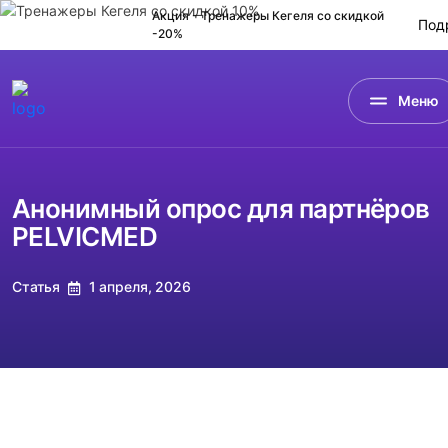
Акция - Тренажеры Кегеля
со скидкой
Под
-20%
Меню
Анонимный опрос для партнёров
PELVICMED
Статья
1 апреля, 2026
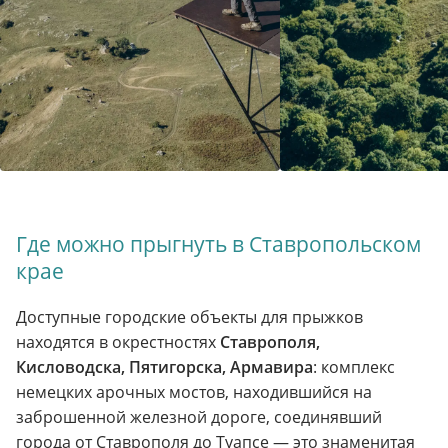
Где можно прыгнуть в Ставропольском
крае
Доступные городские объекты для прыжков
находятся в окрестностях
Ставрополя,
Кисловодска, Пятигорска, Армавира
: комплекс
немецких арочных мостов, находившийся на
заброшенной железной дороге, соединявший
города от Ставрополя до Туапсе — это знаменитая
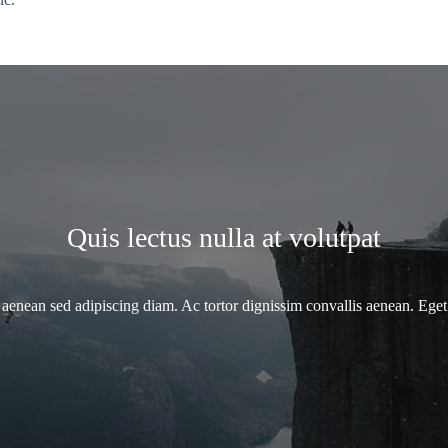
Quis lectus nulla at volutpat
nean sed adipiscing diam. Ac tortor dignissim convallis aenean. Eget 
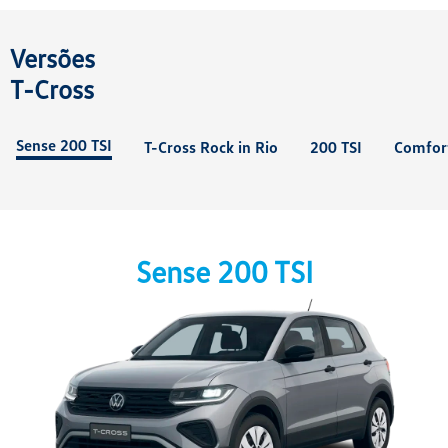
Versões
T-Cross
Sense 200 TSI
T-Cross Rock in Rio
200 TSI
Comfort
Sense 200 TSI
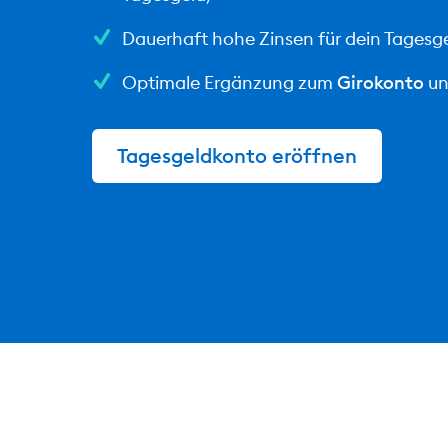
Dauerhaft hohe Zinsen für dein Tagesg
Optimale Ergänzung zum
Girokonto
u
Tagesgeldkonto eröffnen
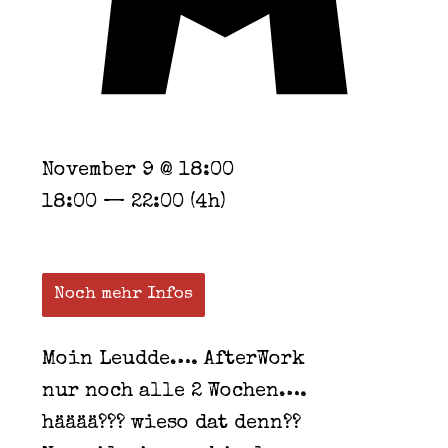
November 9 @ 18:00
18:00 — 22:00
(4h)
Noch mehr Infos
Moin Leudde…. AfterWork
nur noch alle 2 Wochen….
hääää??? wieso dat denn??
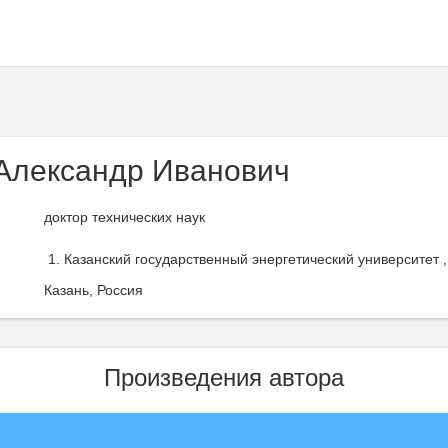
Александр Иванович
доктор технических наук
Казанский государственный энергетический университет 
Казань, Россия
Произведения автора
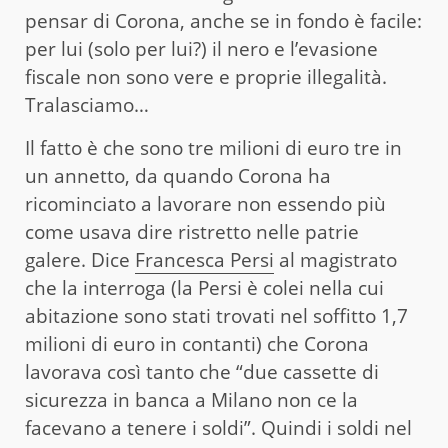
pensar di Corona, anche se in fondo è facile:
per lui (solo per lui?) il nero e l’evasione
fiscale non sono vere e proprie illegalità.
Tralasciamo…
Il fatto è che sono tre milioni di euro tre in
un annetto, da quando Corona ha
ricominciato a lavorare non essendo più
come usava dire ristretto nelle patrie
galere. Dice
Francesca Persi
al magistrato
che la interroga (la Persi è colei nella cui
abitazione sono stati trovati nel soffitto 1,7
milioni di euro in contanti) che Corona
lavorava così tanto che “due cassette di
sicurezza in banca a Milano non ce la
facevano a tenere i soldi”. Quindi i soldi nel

--

* **TRY IT**
Search the material for the string "sono" and show every line that has it.

* **OUTPUT FOR THIS EXERCISE**
fiscale non sono vere e proprie illegalità.
Il fatto è che sono tre milioni di euro tre in
abitazione sono stati trovati nel soffitto 1,7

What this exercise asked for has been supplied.